═══ Texte source

Révolution de palais

Porsche France : Formé auprès des plus grands chefs français, animé par une quête de la perfection héritée de sa culture japonaise, Kei Kobayashi sublime les produits du terroir. Une révolution pour le palais.

Le chef Kei Kobayashi


C ’est une devanture qui inspire la sobriété et l’élégance, située rue du Coq Héron, dans le 1er arrondissement de Paris, discrètement flanquée de trois lettres – Kei – qui ne renseignent en rien sur ce qui se cache derrière. On pourrait aisément passer devant sans même en remarquer l’existence. Ce serait un tort, pire, une erreur car cette vitrine ascétique dissimule un écrin raffiné pour la cuisine d’exception signée Kei Kobayashi. À 41 ans, le chef japonais est à la tête d’une des adresses gastronomiques les plus en vue de la Capitale, récompensée par deux étoiles au guide Michelin. Une réussite éclatante racontée tout en réserve par celui qui a choisi la cuisine pour des raisons vestimentaires et qui nourrit une passion pour Porsche… grâce au boulanger de sa jeunesse.

══════

Recopiez fidèlement un passage du texte source ci-dessus : partez des mots « C ’est une devanture » et arrêtez-vous après « de sa jeunesse. ».

═══ Données extraites

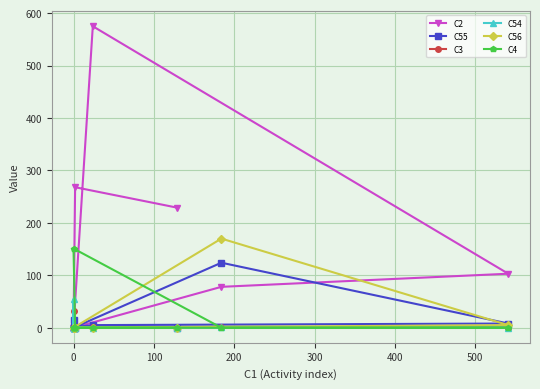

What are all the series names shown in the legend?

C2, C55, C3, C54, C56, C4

══════
═══ Données extraites

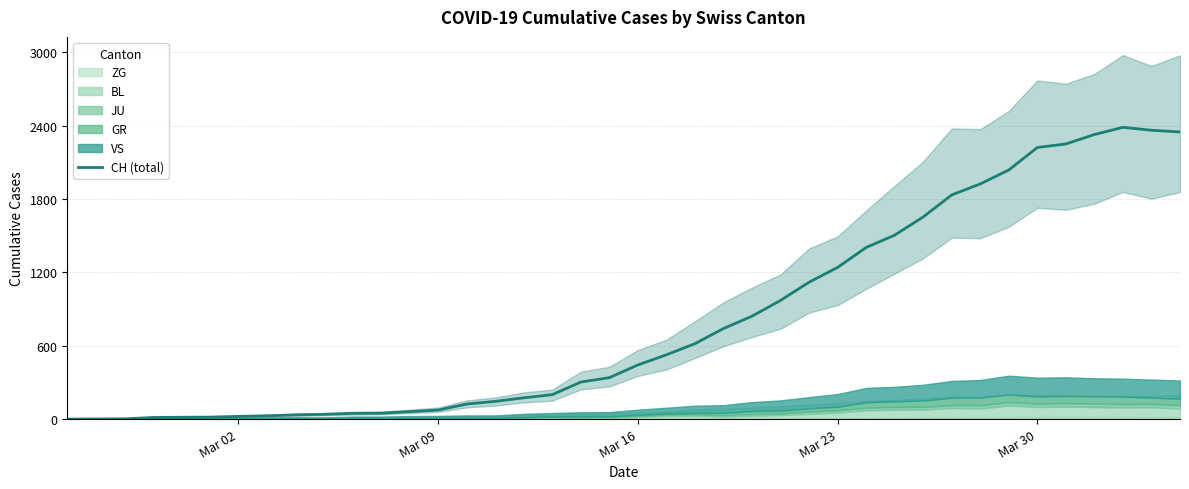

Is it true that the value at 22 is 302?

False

══════

▶ **Corrigé rédigé**
C ’est une devanture qui inspire la sobriété et l’élégance, située rue du Coq Héron, dans le 1er arrondissement de Paris, discrètement flanquée de trois lettres – Kei – qui ne renseignent en rien sur ce qui se cache derrière. On pourrait aisément passer devant sans même en remarquer l’existence. Ce serait un tort, pire, une erreur car cette vitrine ascétique dissimule un écrin raffiné pour la cuisine d’exception signée Kei Kobayashi. À 41 ans, le chef japonais est à la tête d’une des adresses gastronomiques les plus en vue de la Capitale, récompensée par deux étoiles au guide Michelin. Une réussite éclatante racontée tout en réserve par celui qui a choisi la cuisine pour des raisons vestimentaires et qui nourrit une passion pour Porsche… grâce au boulanger de sa jeunesse.